- _Exercise aim_
Each entry below should be returned exactly as is, with the pictures removed.

[Collected data]
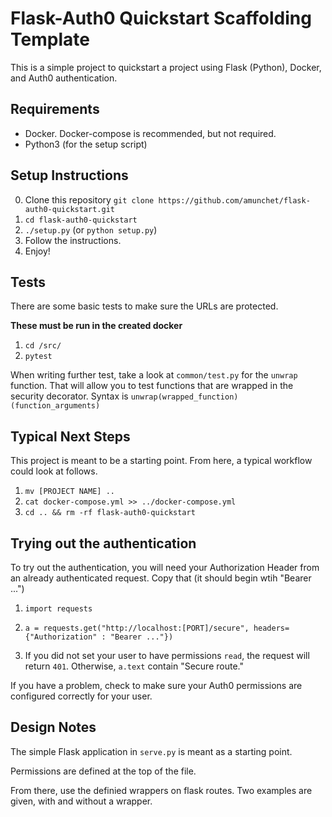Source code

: # Flask-Auth0 Quickstart Scaffolding Template
This is a simple project to quickstart a project using Flask (Python), Docker, and Auth0 authentication.

## Requirements
- Docker.  Docker-compose is recommended, but not required.
- Python3 (for the setup script)


## Setup Instructions
0.  Clone this repository `git clone https://github.com/amunchet/flask-auth0-quickstart.git`
1.  `cd flask-auth0-quickstart`
2.  `./setup.py` (or `python setup.py`)
3.  Follow the instructions.
4.  Enjoy!


## Tests
There are some basic tests to make sure the URLs are protected.  

**These must be run in the created docker**

1.  `cd /src/`
2.  `pytest`

When writing further test, take a look at `common/test.py` for the `unwrap` function.  That will allow you to test functions that are wrapped in the security decorator.  Syntax is `unwrap(wrapped_function)(function_arguments)`

## Typical Next Steps
This project is meant to be a starting point.  From here, a typical workflow could look at follows.

1.  `mv [PROJECT NAME] ..`
2.  `cat docker-compose.yml >> ../docker-compose.yml`
3.  `cd .. && rm -rf flask-auth0-quickstart`



## Trying out the authentication
To try out the authentication, you will need your Authorization Header from an already authenticated request.  Copy that (it should begin wtih "Bearer ...")

1.  `import requests`
2.  `a = requests.get("http://localhost:[PORT]/secure", headers={"Authorization" : "Bearer ..."})`

3.  If you did not set your user to have permissions `read`, the request will return `401`.  Otherwise, `a.text` contain "Secure route."

If you have a problem, check to make sure your Auth0 permissions are configured correctly for your user.

## Design Notes

The simple Flask application in `serve.py` is meant as a starting point.  

Permissions are defined at the top of the file.

From there, use the definied wrappers on flask routes.  Two examples are given, with and without a wrapper.
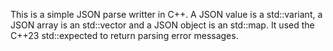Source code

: This is a simple JSON parse writter in C++. A JSON value is a std::variant, a JSON array is an std::vector and a JSON object is an std::map. It used the C++23 std::expected to return parsing error messages.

- _Answer to this exercise_
Source code

: # Flask-Auth0 Quickstart Scaffolding Template
This is a simple project to quickstart a project using Flask (Python), Docker, and Auth0 authentication.

## Requirements
- Docker.  Docker-compose is recommended, but not required.
- Python3 (for the setup script)


## Setup Instructions
0.  Clone this repository `git clone https://github.com/amunchet/flask-auth0-quickstart.git`
1.  `cd flask-auth0-quickstart`
2.  `./setup.py` (or `python setup.py`)
3.  Follow the instructions.
4.  Enjoy!


## Tests
There are some basic tests to make sure the URLs are protected.  

**These must be run in the created docker**

1.  `cd /src/`
2.  `pytest`

When writing further test, take a look at `common/test.py` for the `unwrap` function.  That will allow you to test functions that are wrapped in the security decorator.  Syntax is `unwrap(wrapped_function)(function_arguments)`

## Typical Next Steps
This project is meant to be a starting point.  From here, a typical workflow could look at follows.

1.  `mv [PROJECT NAME] ..`
2.  `cat docker-compose.yml >> ../docker-compose.yml`
3.  `cd .. && rm -rf flask-auth0-quickstart`



## Trying out the authentication
To try out the authentication, you will need your Authorization Header from an already authenticated request.  Copy that (it should begin wtih "Bearer ...")

1.  `import requests`
2.  `a = requests.get("http://localhost:[PORT]/secure", headers={"Authorization" : "Bearer ..."})`

3.  If you did not set your user to have permissions `read`, the request will return `401`.  Otherwise, `a.text` contain "Secure route."

If you have a problem, check to make sure your Auth0 permissions are configured correctly for your user.

## Design Notes

The simple Flask application in `serve.py` is meant as a starting point.  

Permissions are defined at the top of the file.

From there, use the definied wrappers on flask routes.  Two examples are given, with and without a wrapper.
Source code

: This is a simple JSON parse writter in C++. A JSON value is a std::variant, a JSON array is an std::vector and a JSON object is an std::map. It used the C++23 std::expected to return parsing error messages.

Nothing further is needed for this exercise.